The researchers unexpectedly found high variability in the data; for some wood smoke-exposed subjects the inflammatory response was greater, while for others it was lower. On average there appeared to be almost no significant difference in response compared to the filtered-air group — as if the wood smoke on balance had done virtually nothing to change airway antiviral defenses.

“We were very discouraged by these results and had a difficult time understanding the variability in the effects of wood smoke among the subjects,” Jaspers said.

A few years later, Jaspers hired postdoctoral researcher Meghan Rebuli, PhD, who has a background in the sex-specific toxicity of endocrine-disrupting compounds, like bisphenol A (BPA). Rebuli, the first author of the current study, re-examined the data and identified a key source of the high variability in the data: sex.

Specifically, the wood smoke exposure resulted in higher inflammatory markers for the male subjects and lower inflammatory markers for the female subjects. The effects, which hint at milder responses to viral infection for wood smoke-exposed women compared to wood smoke-exposed men, were so consistently opposite that combining them, without regard to sex, gave the misleading appearance of almost no effect overall.

Wood fires are common in many low- and middle-income kitchens.

Wood fires are common in many low- and middle-income kitchens.

The scientists aren’t yet sure why men and women would differ so starkly in their immunological responses to wood smoke. One possibility is that women and men have, over thousands of generations, had different evolutionary histories of wood smoke exposure which led to different evolutionary adaptations. Women, for example, might have had greater and more chronic exposure to smoke from cooking fires.
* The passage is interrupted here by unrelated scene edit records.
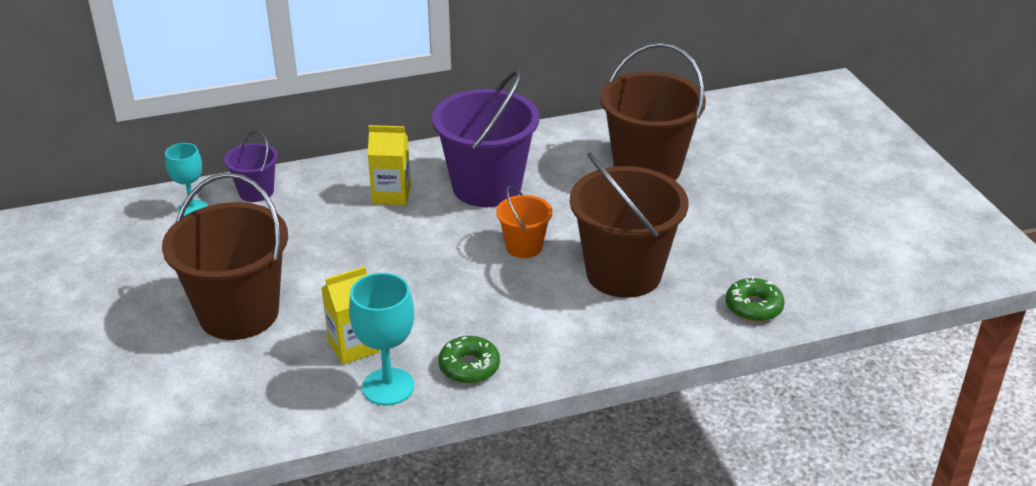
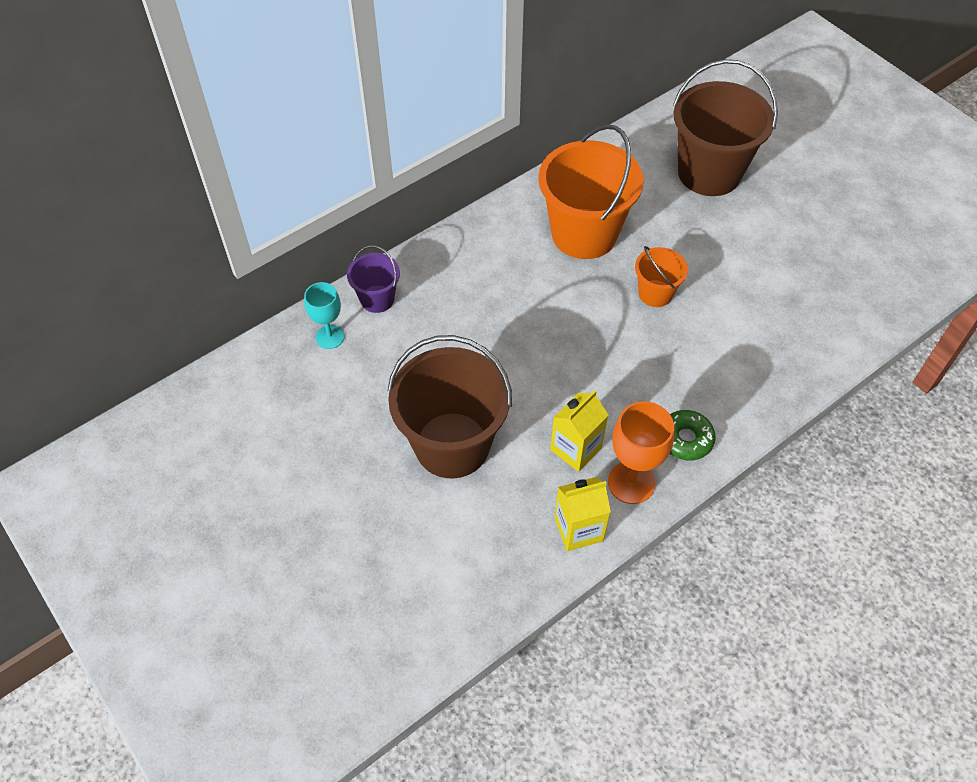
camera: 20 degrees left, 20 degrees up
turquoise goblet [349,273,414,405] -> orange goblet [608,401,674,504]
yellow carton [368,125,411,205] -> yellow carton moved to [554,477,611,551]
purple bucket [432,69,540,207] -> orange bucket [538,124,644,259]
brown bucket [570,152,688,298] -> none
green donut [726,276,785,322] -> none

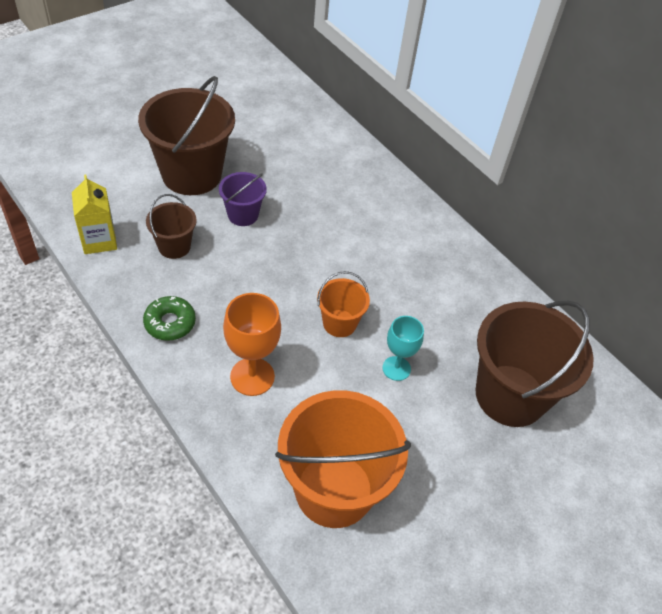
camera: 85 degrees right, 5 degrees down
turquoise goblet [304,282,344,349] -> turquoise goblet moved to [382,316,424,381]
purple bucket [347,245,400,313] -> purple bucket moved to [219,172,267,226]
orange bucket [538,124,644,259] -> orange bucket moved to [275,390,411,528]
yellow carton [550,390,608,472] -> brown bucket [146,194,197,259]
orange goblet [608,401,674,504] -> orange goblet moved to [223,293,281,396]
Other factors that may have influenced the sex-specific responses include differences in male and female hormone profiles and genetics.

“We wonder if a greater wood smoke exposure has led to evolutionary pressure on women to have a more blunted inflammatory response, which probably would result in less damage to the airway during respiratory virus infection,” Jaspers said.

Regardless, the study suggests that any research on environmental exposures should take potential sex differences into account.

“Many researchers still do not treat sex as a factor in their analyses, and this can mask effects like the ones we found,” Rebuli said. “This is very important to consider in future clinical studies, as we are just beginning to understand how differently men and women can respond to a variety of exposures.”

Other authors, all at UNC-Chapel Hill when these studies were conducted, include Adam Speen, PhD, Elizabeth Martin, PhD, Kezia Addo, Erica Pawlak, PhD, Ellen Glista-Baker, PhD, Carole Robinette, Haibo Zhou, PhD, and Terry Noah, MD.

Ilona Jaspers is also deputy director of the UNC Center for Environmental Medicine, Asthma and Lung Biology.

Funding for this research came from the National Institutes of Health, a Leon and Bertha Golberg Postdoctoral Fellowship and through a cooperative agreement with the United States Environmental Protection Agency (EPA), but this study has not been subjected to review and does not necessarily reflect EPA policy.